Los franceses, dueños de Huesca, se dejaban ver por las inmediaciones de Fonz, visión que le hizo concebir, lo que llamó “una bonita idea”. Con la inestimable ayuda de su marido, para su puesta en marcha solicitó la ayuda de la guerrilla y de todos los foncenses, a los que levantó en armas, consiguiendo derrotar a varias columnas, que previamente fueron atraídas hacia el río. Este enfrentamiento se conoce como la batalla del Cinca, saldándose con ochocientas ochenta y una bajas francesas y la captura de seiscientos prisioneros.
De tierras altoaragonesas emprende la familia un largo periplo que les llevará a Cádiz, destino de Ric como diputado a Cortes por Aragón.
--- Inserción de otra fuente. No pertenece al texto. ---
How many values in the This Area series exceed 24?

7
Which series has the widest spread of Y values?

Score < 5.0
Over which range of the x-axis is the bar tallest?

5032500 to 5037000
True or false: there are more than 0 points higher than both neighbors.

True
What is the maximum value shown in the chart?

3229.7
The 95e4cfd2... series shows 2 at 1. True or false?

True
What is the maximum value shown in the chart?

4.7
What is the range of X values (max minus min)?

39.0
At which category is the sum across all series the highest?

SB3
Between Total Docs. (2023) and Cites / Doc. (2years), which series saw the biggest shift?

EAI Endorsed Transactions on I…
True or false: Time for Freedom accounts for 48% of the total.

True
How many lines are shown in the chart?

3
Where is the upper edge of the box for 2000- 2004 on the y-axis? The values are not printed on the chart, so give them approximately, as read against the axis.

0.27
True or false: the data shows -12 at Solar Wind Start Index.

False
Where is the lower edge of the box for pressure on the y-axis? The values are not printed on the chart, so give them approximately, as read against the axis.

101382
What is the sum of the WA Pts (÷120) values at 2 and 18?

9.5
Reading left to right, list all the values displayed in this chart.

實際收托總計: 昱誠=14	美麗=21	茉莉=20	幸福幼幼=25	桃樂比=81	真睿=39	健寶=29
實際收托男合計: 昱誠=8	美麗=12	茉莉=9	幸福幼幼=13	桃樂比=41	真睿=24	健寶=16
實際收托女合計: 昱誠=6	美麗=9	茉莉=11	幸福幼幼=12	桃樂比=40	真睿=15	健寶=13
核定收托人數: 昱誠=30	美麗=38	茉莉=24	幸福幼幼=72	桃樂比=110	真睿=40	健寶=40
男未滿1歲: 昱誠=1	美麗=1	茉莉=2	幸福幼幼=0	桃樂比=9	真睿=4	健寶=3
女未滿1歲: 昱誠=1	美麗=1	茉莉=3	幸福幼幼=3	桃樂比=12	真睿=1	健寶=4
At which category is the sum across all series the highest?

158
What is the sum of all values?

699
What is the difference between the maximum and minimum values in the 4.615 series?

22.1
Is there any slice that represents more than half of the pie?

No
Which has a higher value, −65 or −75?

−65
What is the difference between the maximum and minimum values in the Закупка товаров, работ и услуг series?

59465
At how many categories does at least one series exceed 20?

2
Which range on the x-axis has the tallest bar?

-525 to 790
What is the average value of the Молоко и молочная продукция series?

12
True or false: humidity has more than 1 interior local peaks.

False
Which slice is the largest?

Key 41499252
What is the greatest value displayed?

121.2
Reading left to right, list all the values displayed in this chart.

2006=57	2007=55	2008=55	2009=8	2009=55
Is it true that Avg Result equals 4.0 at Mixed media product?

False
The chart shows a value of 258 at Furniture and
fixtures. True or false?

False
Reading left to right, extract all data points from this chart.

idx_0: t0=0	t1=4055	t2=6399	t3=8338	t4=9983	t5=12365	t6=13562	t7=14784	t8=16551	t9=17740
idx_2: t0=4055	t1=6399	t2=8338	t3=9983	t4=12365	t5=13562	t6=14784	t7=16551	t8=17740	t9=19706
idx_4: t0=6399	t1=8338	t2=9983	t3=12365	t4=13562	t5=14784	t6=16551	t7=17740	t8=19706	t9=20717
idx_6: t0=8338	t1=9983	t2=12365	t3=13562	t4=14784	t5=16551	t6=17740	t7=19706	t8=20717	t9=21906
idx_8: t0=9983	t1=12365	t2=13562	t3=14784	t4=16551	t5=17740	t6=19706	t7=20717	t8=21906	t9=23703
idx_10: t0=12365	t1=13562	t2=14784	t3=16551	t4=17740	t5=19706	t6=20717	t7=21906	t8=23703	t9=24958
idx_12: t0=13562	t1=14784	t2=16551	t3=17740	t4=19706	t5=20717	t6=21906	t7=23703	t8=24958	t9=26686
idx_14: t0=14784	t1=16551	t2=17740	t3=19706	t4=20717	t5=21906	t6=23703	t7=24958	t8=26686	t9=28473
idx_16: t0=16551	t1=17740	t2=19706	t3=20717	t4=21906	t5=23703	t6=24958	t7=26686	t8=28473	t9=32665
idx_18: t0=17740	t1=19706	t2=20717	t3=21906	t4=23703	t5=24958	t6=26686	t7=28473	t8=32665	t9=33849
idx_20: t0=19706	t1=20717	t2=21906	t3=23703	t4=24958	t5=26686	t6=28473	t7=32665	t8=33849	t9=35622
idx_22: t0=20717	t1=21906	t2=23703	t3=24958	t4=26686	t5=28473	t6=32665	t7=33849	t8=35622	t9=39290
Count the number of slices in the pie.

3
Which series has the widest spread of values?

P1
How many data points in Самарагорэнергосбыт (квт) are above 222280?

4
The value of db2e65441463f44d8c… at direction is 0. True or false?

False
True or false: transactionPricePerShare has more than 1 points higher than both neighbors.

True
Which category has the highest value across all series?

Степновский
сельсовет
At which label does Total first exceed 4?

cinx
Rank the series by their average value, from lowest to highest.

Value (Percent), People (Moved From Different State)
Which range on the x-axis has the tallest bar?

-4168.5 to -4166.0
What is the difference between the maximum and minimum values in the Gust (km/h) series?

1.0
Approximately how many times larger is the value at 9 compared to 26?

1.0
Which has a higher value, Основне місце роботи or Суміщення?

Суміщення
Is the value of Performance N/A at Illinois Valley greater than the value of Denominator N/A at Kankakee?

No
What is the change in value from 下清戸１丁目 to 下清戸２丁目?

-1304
Allí vivirán pobremente en una única habitación donde cuida de los suyos y de la pequeña Pilar, nacida durante el viaje, en la ciudad de Valencia. La triste situación por la que pasan la obliga a comprar de fiado, porque el sueldo del diputado no llegará. Su estado de ánimo, por las circunstancias de la guerra, no es mejor y, según escribe, viste exclusivamente de negro, negándose a asistir a fiestas y saraos, porque le parece del todo inadecuado participar en diversiones cuando tantos patriotas están muriendo en defensa de España.
Liberada Zaragoza, llegan a la ciudad en octubre de 1813. Pese a hallar su casa saqueada vive dulces momentos, en los que tiene el honor de recibir a Fernando VII anunciándole que en sus entrañas lleva un nuevo defensor de la corona, noticia que el rey acoge proponiéndose como padrino de lo que venga.
Llegado el momento del parto éste se complica terriblemente sin que el doctor, Joaquín Lario, pueda hacer nada por salvar la vida del niño. La madre queda debilitada. La enorme pérdida de sangre y la infección contraída le merman las defensas, acabando con su vida diecinueve días después. La noticia del fallecimiento llenó de dolor a los zaragozanos. El multitudinario funeral se celebró en la iglesia de San Felipe, siendo depositados sus restos en el lado del Evangelio, junto a los del niño, colocado cuidadosamente sobre el regazo.